Three years prior, my modeling career had crumbled. One moment, I was strutting down catwalks in high heels, illuminated by the bright studio lights. The next, I found myself grappling with a daunting reality where I had no idea where I would lay my head at night.
In a city that never sleeps, past glories meant nothing; all that mattered was meeting the relentless demands of rent. I was determined not to squander my dwindling funds on some overpriced apartment just to be broke again six months later. So when a friend from my old agency told me about a room for rent at Blu Notes, I didn’t hesitate. I called Blu that same day.

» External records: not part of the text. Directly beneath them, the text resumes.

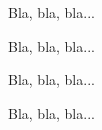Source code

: \docexa{} %

Bla, bla, bla...


Bla, bla, bla...

\docexa*{} %

Bla, bla, bla...

	
Bla, bla, bla...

He told me the older woman who lived upstairs had just moved into a nursing home, and the loft was vacant. I stoppedby, chatted with him for a good thirty minutes, and told him everything, starting with the fall from grace, the ugly way the industry chewed me up and spat me out,andabout my condition.
Blu didn’t flinch or offer me any pity. Instead, he simply nodded, looked me straight in the eye, and said, “The room is yours.” And it had been my sanctuary for those last three years—quiet, humble, and tucked away from the cacophony of the outside world, just the way I preferred it.
After entering, I put my things away and flopped down onto the bed with a heavy sigh.
“Another bo-boring weekend,” I muttered, staring up at the ceiling like it might engage in conversation with me.
I had the luxury of being off on the weekends—a rare gift that most people wished for—but truthfully, I hated it. Work provided me with structure, something to do, and somewhere to be. As for the weekends? They stretched out long and quiet, constantly reminding me of everything I didn’t have. I had no friends to invite for brunch, no family nearby to visit, and no plans. It was just me and that gnawing silence I never dared to acknowledge.
I had never admitted it to anyone, not even Blu, but I was lonely. This wasn’t the casual loneliness one feels when single or bored; it was a deeper, more persistent ache that clung to my skin and spiraled into my very bones.
And what do the lonely do on the weekend?
They read books, rewatch shows they’ve seen a dozen times—because they know how they end and that brings comfort—scroll past social media posts of people laughing, clinking glasses, hugging their mamas, or wrapped up in someone’s arms and pretend like it doesn’t sting.
I grabbed the remote and curled deeper into the comforter, reaching for routine—because routine didn’t judge my solitude,didn’t change with the whims of time, and didn’t walk away when things got tough.